Rett Syndrome is a rare neurological disorder primarily affecting girls. It is estimated that 1 in 10,000 to 15,000 girls is born with Rett Syndrome. It is very rare for a boy to have Rett but not impossible.

Rett Syndrome is caused by a mutation on the X chromosome in a gene called MECP2. Girls have two copies of the X chromosome and only one out of two is affected. Boys have one X chromosome and that is why if they are born with Rett, they often have very severe disabilities.

It is often difficult to diagnose Rett because symptoms may not start appearing for 6 to 18 months. Even after that, patients look very different from one another and many doctors have difficulty identifying Rett. A special gene test is required to confirm the diagnosis. The course and severity of the disease is often difficult to predict. It is possible that the type, location, and severity of the mutation may have an impact on the disease severity.

Current Research

As of right now there is no cure for Rett. Most patients receive hours of therapy each day just to delay deterioration in health conditions. Many girls with Rett Syndrome attend school and try to play with other kids their age. They are able to learn basic topics that are taught in school.

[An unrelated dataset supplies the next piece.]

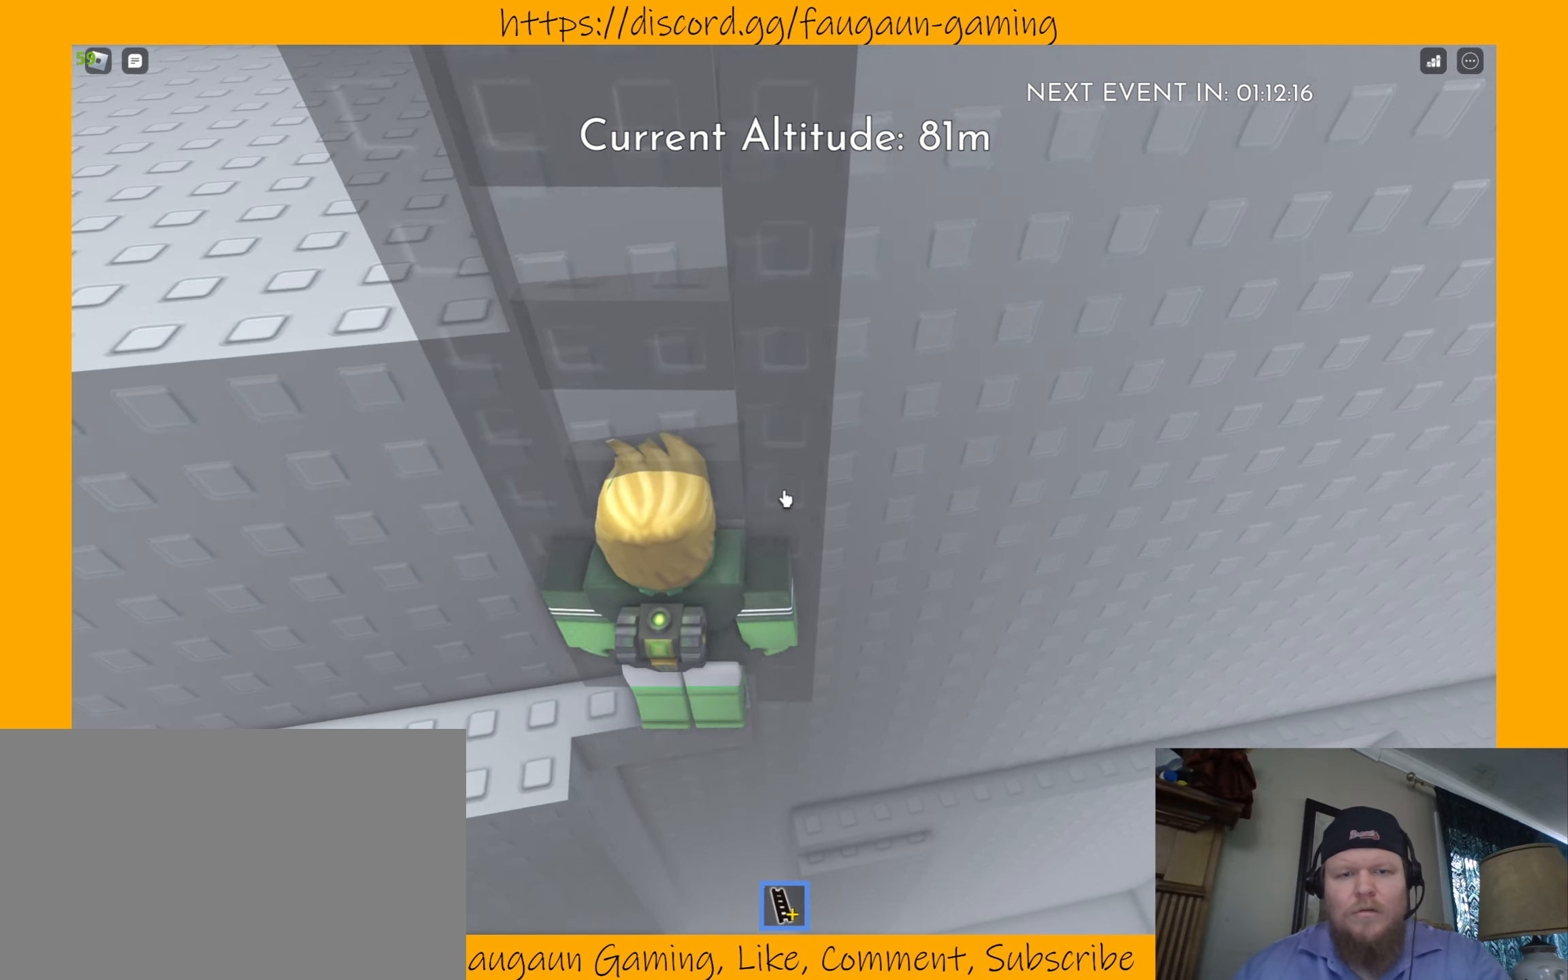
{"keys": [], "mouse": [], "events": [[133, "a", "down"], [400, "a", "up"]]}
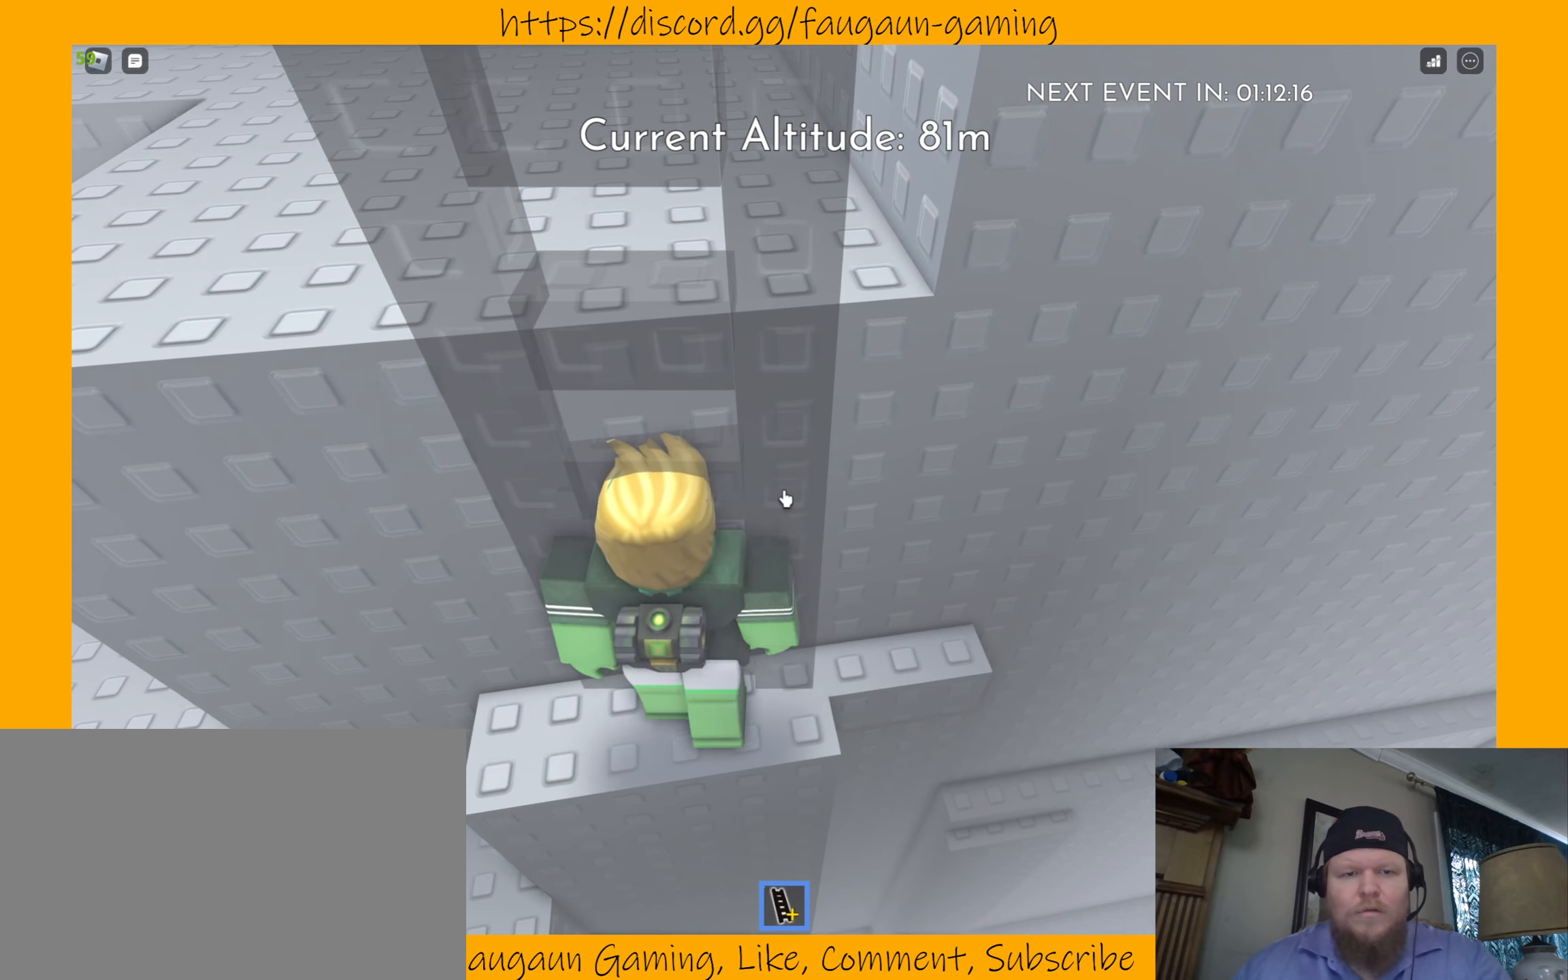
{"keys": [], "mouse": [], "events": []}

Nonetheless, research is on its way! Scientists have been battling with Rett Syndrome for over 50 years, but research intensified after some amazing experiments 10 years ago (click here for more info). Many researchers hope that a cure is going to be found within a few years. Understanding the current research and how close we are to finding a cure can help reassure family members. Being hopeful for the future helps people get through difficult times.